One thing that could help these situations would be different AI personalities. For instance, if some stayed back and shot from a distance, others sought cover, and still others charged the player, they would not bunch up and would be more interesting to fight.
The bunching up will be partly solved when I add in the dynamic A* cost near the enemies. Each enemy will add some temporary dynamic cost in a 3x3 meter area around it. It will remove its own cost before it moves ( so it doesn't avoid itself ), and then plan its own path, then add it back in for others to path around. This way the AIs should try to find local paths around nearby enemy characters.
The other way to solve it is to have different goals for the AI, as above, which should cause them to do different routes, or at least take the same route at different times. Perhaps I could have different roles, like scout, rusher, sniper, etc.
One idea I had for marking cover was to have the level designer place triggers and mark them as cover near obstacles. For instance, a designer could make a 3x3 trigger box around the base of a 1 meter wide pillar. When looking for cover, the AI could find the box, and then path to the side of the box furthest from the player's location, which should be 'behind' the pillar from the player's POV. That way the designer doesn't have to mark multiple sides of some piece of cover.

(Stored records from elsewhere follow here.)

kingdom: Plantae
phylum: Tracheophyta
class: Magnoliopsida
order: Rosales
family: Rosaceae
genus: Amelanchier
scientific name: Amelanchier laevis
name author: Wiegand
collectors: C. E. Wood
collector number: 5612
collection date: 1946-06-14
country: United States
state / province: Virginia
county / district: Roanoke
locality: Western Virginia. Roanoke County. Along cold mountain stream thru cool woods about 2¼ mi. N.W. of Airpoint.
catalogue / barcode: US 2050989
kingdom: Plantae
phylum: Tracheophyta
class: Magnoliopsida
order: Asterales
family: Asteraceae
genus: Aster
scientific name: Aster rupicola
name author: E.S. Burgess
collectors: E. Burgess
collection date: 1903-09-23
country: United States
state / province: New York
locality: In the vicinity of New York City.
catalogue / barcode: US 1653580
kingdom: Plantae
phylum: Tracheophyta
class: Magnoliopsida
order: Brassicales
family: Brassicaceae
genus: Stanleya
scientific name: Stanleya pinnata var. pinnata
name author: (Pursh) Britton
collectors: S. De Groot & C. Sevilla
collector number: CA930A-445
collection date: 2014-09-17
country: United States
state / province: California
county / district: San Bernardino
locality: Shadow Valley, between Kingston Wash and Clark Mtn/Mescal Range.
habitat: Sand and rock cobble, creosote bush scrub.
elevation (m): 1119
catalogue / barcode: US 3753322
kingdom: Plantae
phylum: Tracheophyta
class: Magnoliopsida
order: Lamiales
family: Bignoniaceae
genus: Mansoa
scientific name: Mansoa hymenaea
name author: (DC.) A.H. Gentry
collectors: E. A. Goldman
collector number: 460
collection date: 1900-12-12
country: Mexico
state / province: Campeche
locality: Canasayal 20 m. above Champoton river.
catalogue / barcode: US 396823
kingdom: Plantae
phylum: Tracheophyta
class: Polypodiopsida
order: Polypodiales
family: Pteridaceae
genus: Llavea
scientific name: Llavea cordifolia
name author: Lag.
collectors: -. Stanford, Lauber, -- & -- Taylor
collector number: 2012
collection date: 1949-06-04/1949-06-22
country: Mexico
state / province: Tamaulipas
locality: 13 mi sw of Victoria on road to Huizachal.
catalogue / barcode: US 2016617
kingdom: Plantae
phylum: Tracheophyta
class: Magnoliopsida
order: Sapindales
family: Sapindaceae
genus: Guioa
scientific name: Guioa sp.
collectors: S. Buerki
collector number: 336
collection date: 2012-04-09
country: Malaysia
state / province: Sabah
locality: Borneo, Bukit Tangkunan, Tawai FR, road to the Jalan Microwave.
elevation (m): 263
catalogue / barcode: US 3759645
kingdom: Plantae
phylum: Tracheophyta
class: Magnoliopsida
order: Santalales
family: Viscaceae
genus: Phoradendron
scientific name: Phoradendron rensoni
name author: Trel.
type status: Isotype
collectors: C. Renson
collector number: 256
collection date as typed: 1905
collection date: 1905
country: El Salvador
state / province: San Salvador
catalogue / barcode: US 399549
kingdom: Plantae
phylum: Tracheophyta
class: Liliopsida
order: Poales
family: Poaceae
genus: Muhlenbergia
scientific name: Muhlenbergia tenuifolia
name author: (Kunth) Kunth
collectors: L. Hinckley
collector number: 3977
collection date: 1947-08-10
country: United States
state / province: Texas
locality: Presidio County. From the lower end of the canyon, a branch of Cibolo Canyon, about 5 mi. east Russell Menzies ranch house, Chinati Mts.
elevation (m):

I found another navigation issue yesterday - and it boils down to the 2D mesh. On the full tower level, with the terrain, there is a vertical conflict. The ground terrain and the bridge are both valid places to walk, and each has the same x/z coordinates, and both are accessible by the player, so there is no valid way to make a 2d grid out of it. I will simply have to switch to a sparse map or hash instead of a 2d grid in order
to address it once and for all.
I added a couple more things to the editor, including the ability to rename objects via the Object Tab. This is nice, as it allows you to change "Entity_0001" into "Skull" or "Player Start". Much more friendly. This also applies to Triggers, Lights, etc, so this should make it easier to keep track of what is what. Here is a shot of the editor with some better names :
I am working on integrating the Novodex physics library into the engine. It seems to be a fairly clean API, and my work on my own physics system has prepared me pretty well to understand it so far. I've hidden all of the Novodex-related things so far into Novodex.cpp & h files, so the rest of the code can remain as oblivious as possible.
So far I have the static world geometry 'cooked' in as collidable but static geometry and pass that to novodex. I have to take out duplicate vertices first, so positions are as shared as possible, then I have to be sure and leave out any liquid or non-collidable triangles.
It seems to be coming along, and although I am creating physical actors and simulating them, I'm not actually using the results quite yet. The next step, most likely for tomorrow, is to draw the Novodex versions of the physics objects.
Once that seems to be doing something plausible, I will actually use the physics-derived information to move things around in the game. Lastly, I will set up the novodex trigger system and contact info.